There was no statistical difference in hypertension, diabetes, blood fat level between CHD group and control group in our study. Our results showed that PDGF‐BB level and hsCRP level in the CHD group were significantly higher than the control group. AS plaque fibrous cap thinning, rupture, and thrombosis are considered as the main pathological basis for instability of coronary artery disease, as well as the major reasons for ACS occurrence. According to the stability of AS plaque, the CHD group was further divided into ACS and SAP groups. The PDGF‐BB level and hsCRP level among the control group, SAP group, and ACS group had statistical differences. The levels in ACS group were significantly higher than those in SAP group, but there was no statistical difference between SAP group and control group. PDGF‐BB level was positive correlated with hsCRP level. The results indicated that high plasma PDGF‐BB level was related to CHD onset and instability condition, and the change of plasma PDGF‐BB level was related to inflammatory response.

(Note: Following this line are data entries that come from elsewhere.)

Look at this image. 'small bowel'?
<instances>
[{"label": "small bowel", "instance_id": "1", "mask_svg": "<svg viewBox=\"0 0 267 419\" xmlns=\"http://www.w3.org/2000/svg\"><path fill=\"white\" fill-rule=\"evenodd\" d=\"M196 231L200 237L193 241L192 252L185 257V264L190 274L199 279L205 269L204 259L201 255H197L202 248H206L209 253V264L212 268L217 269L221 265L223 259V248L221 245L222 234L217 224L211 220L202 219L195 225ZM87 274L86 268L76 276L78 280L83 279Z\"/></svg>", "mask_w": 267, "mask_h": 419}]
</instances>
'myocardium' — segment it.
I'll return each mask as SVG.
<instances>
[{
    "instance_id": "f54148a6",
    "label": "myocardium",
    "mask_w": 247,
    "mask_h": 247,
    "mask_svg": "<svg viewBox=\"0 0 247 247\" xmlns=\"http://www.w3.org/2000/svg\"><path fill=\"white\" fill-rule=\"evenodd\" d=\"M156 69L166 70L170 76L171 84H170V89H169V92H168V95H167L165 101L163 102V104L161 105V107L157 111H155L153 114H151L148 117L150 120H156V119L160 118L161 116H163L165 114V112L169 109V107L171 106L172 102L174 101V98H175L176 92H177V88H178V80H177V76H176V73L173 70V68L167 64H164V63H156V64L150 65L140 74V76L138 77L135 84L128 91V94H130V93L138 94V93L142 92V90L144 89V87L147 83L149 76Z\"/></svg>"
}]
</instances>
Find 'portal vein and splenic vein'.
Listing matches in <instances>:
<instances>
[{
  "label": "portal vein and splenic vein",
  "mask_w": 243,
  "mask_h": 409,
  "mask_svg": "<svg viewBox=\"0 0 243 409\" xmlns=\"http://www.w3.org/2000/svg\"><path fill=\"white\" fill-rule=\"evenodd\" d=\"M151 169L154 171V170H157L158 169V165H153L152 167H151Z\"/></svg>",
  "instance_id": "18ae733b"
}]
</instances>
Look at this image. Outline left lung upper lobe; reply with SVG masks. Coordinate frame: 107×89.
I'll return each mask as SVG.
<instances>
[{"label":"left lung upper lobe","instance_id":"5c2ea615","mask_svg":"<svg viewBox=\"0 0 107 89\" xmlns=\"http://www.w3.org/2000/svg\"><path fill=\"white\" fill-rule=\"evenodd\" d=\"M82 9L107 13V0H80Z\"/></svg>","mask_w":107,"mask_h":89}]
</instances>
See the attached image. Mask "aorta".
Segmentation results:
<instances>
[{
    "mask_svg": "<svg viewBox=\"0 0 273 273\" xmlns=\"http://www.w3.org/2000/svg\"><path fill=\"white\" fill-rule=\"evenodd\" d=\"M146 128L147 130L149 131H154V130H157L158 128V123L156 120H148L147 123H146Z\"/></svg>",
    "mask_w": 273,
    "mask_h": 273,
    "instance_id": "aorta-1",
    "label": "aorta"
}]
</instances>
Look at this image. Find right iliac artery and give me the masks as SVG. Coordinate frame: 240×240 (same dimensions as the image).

Ho et al. 17 found that SMC treated by CRP was more sensitive to PDGF‐BB, suggesting inflammatory response could improve the effects of PDGF‐BB. After inflammation and mechanical injury caused arterial intimal injury, the coagulation mechanism will be activated. The thrombin stimulates large amount of PDGF‐BB release from platelet at the same time of activation of clotting cascade. 18 , 19 PDGF‐BB changes the SMC phenotype, turns contraction type into synthetic type that possesses synthesis, secretion, migration, and proliferation functions. It migrates from media to intima, and secretes lots of extracellular matrix, protease, various cytokines, which is beneficial to vessel remodeling and AS plaque formation and stability. 20 , 21 , 22 Cui et al. 23 carried out exogenous PDGF‐BB transfected with plasmid to rat acute myocardial infarction (AMI) model. After infarction, at Day 28, neonatal vessels with mature tissue structure were formed in the exogenous PDGF‐BB group, and the infraction area shrunk. Compared with the control group, LVDd and LVDs significantly reduced, and LVEF significantly increased, suggesting PDGF‐BB played a very important role in post‐infraction myocardium repairing and cardiac function improvement. Therefore, increase in plasma PDGF‐BB level in the ACS patients might be the manifestation of body repair after AS plaque instability and fracture.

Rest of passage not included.